All-Solution Satisfiability (AllSAT) and its extension, All-Solution Satisfiability Modulo Theories (AllSMT), have become more relevant in recent years, mainly in formal verification and artificial intelligence applications. The goal of these problems is the enumeration of all satisfying assignments of a formula (for SAT and SMT problems, respectively), making them useful for test generation, model checking, and probabilistic inference. Nevertheless, traditional AllSAT algorithms face significant computational challenges due to the exponential growth of the search space and inefficiencies caused by blocking clauses, which cause memory blowups and degrade unit propagation performances in the long term. This paper presents two novel solvers: tabularAllSAT, a projected AllSAT solver, and tabularAllSMT, a projected AllSMT solver. Both solvers combine Conflict-Driven Clause Learning (CDCL) with chronological backtracking to improve efficiency while ensuring disjoint enumeration. To retrieve compact partial assignments we propose a novel aggressive implicant shrinking algorithm, compatible with chronological backtracking, to minimize the number of partial assignments, reducing overall search complexity. Furthermore, we extend the solver framework to handle projected enumeration and SMT formulas effectively and efficiently, adapting the baseline framework to integrate theory reasoning and the distinction between important and non-important variables. An extensive experimental evaluation demonstrates the superiority of our approach compared to state-of-the-art solvers, particularly in scenarios requiring projection and SMT-based reasoning.
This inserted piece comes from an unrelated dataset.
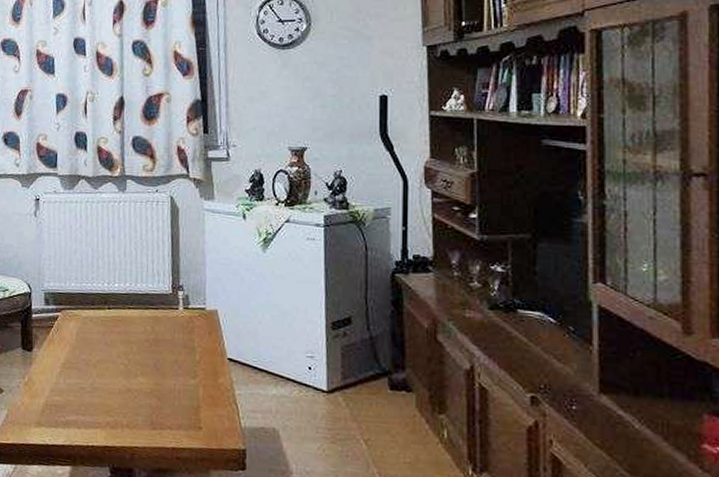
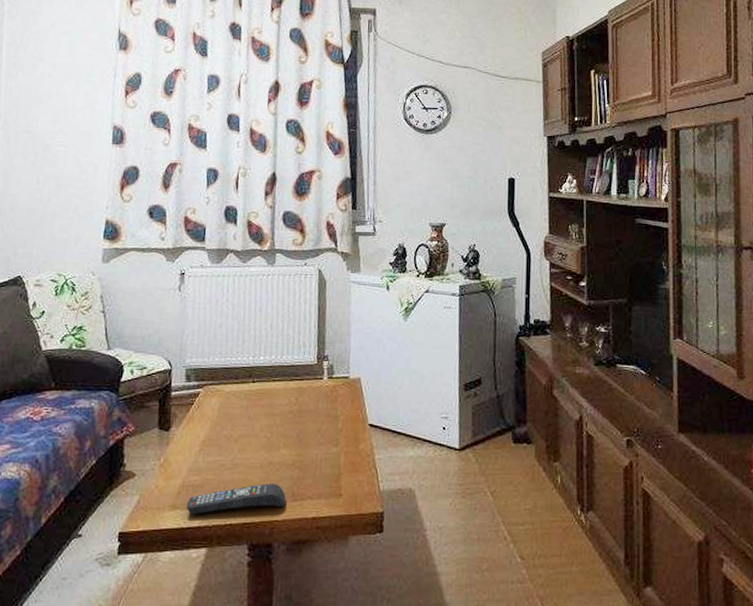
remote control: none [50,409,145,434] -> present [186,483,286,515]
翻译：全解可满足性问题（AllSAT）及其扩展——全解可满足性模理论问题（AllSMT），近年来在形式化验证与人工智能应用领域日益重要。这些问题的目标在于枚举公式的所有可满足赋值（分别对应SAT与SMT问题），使其在测试生成、模型检验及概率推理中具有实用价值。然而，传统AllSAT算法因搜索空间的指数级增长及阻塞子句导致的低效性而面临显著计算挑战：阻塞子句长期引发内存爆炸并削弱单元传播性能。本文提出两种新型求解器：tabularAllSAT（投影AllSAT求解器）与tabularAllSMT（投影AllSMT求解器）。两种求解器均将冲突驱动子句学习与时序回溯相结合，在确保不相交枚举的同时提升效率。为获取紧凑部分赋值，我们提出一种与时序回溯兼容的新型激进蕴涵项收缩算法，以最小化部分赋值数量，从而降低整体搜索复杂度。此外，我们将求解器框架扩展至高效处理投影枚举与SMT公式，通过适配基础框架以集成理论推理及重要变量与非重要变量的区分。大量实验评估表明，相较于前沿求解器，我们的方法在需要投影与基于SMT推理的场景中具有显著优势。